• _やること_:
[a] 被爆者の証言の文章で、体験を聞いて作った手記集にはどんな名前が付けられましたか。
[b] 被爆者の証言の文章のうち、「被爆者の中には、部落差別と貧困に」で始まる段落を、大事な点を残して短い箇条書きにまとめてください。
[本文]
2001被爆者の伝言 金崎是さん (下) 冷酷な国、怒りおさまらん

金崎是(すなお)さん(84) 広島市西区福島町

 ▽米のモルモット扱い

 アメリカは、原爆を落としただけじゃなく、生き残った者をモルモットにして、被爆者からも生き血を吸った。診察はするが、治療はせんABCC(原爆傷害調査委員会)のことだ。亡くなった被爆者を解剖までして調べる。次の核戦争に備えた研究としか思えん。

 ABCCは一九四七年、米国が設立し、原爆の放射線が人に及ぼす影響を研究。七五年、日米共同運営の放射線影響研究所に改組された
 娘が小学五年の時、診察させてほしいとの申し出が二、三回あった。昼間、私のいない時に家に来たが、妻が断った。すると、学校帰りを待ち伏せされ、車に乗せられて連れていかれた。まるで誘拐。そんなひどいことまでする。まったく人間扱いをしない。

 ある時、ABCC反対の話をしに、町内を回った。あるおばあちゃんの家に行ったら、「これ見んさい」と缶詰を見せられた。ABCCがくれたと言う。「ほかにだれがくれるんね。近所の人も何もしてはくれん」。予期せぬ言葉じゃった。

 このおばあちゃんだけじゃない。目が悪い別のおばあちゃんは、眼鏡をもろうとった。相当そんな人がおったんじゃないか。原爆を落とし被爆者をモルモット扱いするアメリカから…。日本人としての誇りまで奪われてしまった。でもだれが、おばあちゃんを非難できるのか。日本政府が、被爆者を十年以上も放置した結果だ。

 被爆者の健康診断と必要な治療を国費で行う原爆医療法の施行は五七年。原爆投下から十二年後だった
 被爆者の中には、部落差別と貧困にさらされ三重苦の人もいた。生きていて良かったと思えるようにしなければと、地元で被爆者の会づくりを始めた。仲間と一緒に、毎晩のように被爆者の家を一軒ずつ回った。会ができて、推されて会長になった。

 ▽「三重苦の壁」が存在

 読み書きができない人が多かった。市の職員に来てもらい、(被爆者健康)手帳を取るのを手助けもした。体験を聞いて手記集も作った。三重苦の壁が、われわれの前に立ちふさがっている。そう思って、手記集は「壁」と名付けた。

 「壁」は六八年に創刊。七九年まで一年間を除き毎年発行した。十六年の空白の後、九五年の十二集で幕を閉じた
 同じ原爆に遭いながら差別されとる人は、ほかにもおる。外国人だ。無理やり連れて来られて被爆した者もおる。たとえ外国人だろうと、あの原爆に遭ったことは変わらん。日本人と同じように扱うべきだ。

 国は昔からずっと、被爆者に冷淡だった。今も変わらん。被爆者が生きていて良かったと本当に思えるんだろうか。そう思って亡くなっているのか。怒りがおさまらん。
[/本文]
[データの中身]
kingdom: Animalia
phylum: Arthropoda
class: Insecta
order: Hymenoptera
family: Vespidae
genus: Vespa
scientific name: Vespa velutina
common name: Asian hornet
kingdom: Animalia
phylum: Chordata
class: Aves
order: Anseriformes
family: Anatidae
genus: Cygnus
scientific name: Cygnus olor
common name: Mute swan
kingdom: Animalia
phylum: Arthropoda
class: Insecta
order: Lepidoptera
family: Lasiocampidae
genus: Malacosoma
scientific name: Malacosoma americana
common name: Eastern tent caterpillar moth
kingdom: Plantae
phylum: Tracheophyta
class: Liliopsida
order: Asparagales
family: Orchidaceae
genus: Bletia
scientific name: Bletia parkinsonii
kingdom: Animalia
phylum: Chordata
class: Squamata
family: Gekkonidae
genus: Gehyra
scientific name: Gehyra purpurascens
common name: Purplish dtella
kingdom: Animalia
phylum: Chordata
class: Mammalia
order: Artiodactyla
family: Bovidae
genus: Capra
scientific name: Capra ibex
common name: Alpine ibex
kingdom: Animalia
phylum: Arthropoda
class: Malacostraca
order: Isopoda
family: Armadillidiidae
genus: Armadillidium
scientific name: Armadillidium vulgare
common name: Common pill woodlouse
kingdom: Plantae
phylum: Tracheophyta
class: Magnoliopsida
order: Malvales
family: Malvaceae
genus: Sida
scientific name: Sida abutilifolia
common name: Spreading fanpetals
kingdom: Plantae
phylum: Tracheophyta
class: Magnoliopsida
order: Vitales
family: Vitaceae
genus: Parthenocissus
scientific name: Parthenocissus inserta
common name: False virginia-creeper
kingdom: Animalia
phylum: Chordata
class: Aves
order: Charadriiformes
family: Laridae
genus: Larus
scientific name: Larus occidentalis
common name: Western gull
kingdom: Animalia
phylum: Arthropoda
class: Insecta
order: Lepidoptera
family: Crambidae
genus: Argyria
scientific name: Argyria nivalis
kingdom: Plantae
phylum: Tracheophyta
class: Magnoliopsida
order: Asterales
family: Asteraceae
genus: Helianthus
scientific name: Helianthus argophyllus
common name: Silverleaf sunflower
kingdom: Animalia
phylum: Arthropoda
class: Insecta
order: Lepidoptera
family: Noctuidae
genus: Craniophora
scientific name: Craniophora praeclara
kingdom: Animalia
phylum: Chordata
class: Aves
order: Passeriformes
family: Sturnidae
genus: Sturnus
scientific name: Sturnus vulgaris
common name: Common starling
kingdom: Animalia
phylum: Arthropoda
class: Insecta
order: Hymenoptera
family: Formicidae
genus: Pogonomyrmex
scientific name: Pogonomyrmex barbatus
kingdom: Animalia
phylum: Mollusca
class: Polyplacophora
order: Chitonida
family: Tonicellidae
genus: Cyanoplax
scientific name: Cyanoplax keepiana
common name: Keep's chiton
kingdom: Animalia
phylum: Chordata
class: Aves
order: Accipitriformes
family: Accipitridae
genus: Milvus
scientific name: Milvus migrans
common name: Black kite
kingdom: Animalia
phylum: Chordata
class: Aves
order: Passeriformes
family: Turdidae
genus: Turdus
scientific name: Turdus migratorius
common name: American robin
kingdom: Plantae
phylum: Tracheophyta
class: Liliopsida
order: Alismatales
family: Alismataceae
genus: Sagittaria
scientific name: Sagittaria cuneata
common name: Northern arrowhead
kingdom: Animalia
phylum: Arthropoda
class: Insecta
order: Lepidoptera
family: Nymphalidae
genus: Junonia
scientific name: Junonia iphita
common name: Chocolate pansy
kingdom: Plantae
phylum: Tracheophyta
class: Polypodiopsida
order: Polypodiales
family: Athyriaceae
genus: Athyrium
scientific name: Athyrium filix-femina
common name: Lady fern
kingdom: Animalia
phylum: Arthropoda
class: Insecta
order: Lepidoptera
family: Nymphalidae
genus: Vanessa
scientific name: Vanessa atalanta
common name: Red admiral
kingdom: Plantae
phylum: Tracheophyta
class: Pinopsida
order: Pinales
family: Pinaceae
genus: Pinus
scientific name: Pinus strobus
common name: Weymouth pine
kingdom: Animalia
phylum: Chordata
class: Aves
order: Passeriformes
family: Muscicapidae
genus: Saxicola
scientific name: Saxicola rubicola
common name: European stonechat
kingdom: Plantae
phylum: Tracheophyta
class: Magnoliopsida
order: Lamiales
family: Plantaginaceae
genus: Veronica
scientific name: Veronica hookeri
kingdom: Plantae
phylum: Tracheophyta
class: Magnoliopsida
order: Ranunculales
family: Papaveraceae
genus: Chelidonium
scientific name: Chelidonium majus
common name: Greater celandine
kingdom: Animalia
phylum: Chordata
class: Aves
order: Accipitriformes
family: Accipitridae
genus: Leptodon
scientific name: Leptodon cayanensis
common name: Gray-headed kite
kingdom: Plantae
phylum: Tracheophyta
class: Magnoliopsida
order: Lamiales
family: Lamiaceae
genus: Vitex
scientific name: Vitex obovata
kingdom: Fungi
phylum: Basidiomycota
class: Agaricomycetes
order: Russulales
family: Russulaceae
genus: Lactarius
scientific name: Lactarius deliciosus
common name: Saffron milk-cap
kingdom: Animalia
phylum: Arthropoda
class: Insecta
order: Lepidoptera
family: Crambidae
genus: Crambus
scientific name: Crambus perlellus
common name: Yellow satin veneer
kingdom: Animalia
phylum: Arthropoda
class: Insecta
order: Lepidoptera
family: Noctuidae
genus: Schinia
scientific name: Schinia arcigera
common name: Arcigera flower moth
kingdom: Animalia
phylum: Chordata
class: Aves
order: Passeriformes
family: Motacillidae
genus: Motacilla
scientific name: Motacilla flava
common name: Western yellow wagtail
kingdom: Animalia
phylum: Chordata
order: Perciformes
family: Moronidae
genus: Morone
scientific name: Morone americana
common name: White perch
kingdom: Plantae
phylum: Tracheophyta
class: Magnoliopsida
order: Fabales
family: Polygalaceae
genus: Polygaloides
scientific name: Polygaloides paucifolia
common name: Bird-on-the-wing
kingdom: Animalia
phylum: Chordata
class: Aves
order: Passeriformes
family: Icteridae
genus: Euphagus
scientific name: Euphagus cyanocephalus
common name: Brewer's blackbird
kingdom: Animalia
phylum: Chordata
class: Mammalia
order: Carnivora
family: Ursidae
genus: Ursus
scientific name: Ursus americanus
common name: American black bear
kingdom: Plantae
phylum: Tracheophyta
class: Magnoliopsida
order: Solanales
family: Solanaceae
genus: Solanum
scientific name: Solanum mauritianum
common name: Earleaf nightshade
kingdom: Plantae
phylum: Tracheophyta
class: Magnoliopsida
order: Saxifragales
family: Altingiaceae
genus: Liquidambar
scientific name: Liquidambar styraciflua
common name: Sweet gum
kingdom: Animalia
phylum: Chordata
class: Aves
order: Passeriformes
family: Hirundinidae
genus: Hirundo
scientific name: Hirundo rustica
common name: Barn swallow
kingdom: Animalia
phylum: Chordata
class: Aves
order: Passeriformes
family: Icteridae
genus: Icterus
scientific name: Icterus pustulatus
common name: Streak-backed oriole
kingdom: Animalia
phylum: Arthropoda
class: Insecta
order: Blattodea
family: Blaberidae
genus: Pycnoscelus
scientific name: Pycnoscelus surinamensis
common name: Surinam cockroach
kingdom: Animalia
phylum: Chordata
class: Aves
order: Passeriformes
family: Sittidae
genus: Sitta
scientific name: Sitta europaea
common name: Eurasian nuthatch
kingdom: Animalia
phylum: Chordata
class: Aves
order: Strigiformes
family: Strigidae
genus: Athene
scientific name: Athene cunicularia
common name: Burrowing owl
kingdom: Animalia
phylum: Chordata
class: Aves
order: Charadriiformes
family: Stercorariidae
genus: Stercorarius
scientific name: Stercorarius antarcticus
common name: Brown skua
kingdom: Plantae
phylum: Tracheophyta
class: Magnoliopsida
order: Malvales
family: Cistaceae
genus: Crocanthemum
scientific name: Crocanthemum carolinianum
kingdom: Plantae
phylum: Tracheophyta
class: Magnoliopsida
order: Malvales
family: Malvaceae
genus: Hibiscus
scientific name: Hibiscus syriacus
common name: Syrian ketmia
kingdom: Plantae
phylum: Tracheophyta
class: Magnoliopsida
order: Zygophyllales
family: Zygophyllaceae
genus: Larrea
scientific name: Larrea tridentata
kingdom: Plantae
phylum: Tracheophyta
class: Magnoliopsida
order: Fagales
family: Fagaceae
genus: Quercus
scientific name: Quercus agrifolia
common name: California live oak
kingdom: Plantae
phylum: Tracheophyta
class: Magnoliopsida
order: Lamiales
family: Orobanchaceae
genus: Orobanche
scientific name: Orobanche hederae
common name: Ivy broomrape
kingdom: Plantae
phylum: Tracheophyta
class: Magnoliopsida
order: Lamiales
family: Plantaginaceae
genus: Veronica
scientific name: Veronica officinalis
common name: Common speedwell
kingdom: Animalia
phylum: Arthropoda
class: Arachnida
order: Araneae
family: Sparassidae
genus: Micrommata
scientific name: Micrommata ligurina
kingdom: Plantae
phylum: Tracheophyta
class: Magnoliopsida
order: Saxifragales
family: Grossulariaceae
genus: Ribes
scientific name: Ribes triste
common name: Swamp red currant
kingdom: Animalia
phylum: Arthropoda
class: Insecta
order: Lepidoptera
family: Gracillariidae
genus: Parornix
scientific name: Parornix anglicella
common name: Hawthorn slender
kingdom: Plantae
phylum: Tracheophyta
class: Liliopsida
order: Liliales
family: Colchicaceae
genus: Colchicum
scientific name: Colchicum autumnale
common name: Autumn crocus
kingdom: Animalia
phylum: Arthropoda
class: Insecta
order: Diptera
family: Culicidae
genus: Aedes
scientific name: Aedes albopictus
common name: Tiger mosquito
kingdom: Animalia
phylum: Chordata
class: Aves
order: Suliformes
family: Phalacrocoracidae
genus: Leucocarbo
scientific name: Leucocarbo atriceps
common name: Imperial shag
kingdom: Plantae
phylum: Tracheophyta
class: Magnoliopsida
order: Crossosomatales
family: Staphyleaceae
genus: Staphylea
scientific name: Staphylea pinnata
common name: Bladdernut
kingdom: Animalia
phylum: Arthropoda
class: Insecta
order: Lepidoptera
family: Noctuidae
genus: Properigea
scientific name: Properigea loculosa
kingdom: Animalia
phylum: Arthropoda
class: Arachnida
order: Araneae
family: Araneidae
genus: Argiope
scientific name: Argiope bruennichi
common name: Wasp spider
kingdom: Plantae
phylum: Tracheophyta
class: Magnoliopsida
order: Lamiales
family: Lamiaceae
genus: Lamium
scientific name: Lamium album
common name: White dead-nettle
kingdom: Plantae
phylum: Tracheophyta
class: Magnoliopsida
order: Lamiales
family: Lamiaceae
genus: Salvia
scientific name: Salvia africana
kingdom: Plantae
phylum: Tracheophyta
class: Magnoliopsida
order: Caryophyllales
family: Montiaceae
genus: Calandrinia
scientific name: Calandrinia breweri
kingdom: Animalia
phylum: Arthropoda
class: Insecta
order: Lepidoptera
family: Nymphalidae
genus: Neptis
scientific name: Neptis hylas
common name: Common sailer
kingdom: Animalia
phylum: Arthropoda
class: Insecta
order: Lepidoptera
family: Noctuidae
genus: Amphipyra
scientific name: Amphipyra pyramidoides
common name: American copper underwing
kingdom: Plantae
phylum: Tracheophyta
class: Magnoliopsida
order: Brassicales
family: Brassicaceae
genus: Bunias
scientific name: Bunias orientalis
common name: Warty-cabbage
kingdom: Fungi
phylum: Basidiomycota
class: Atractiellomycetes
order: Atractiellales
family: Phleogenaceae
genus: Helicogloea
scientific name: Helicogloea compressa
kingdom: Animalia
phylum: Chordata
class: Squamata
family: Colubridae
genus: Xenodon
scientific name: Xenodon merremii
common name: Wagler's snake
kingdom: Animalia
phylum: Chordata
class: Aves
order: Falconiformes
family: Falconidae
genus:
[/データの中身]
• _番号ごとの答え_:
[a] 「壁」と名付けられました。

[b]
- 被爆者の中には、部落差別と貧困にさらされた三重苦の人もいた。
- 生きていて良かったと思えるように、地元で被爆者の会づくりを始めた。
- 仲間と毎晩のように被爆者の家を一軒ずつ回った。
- 会ができ、推されて会長になった。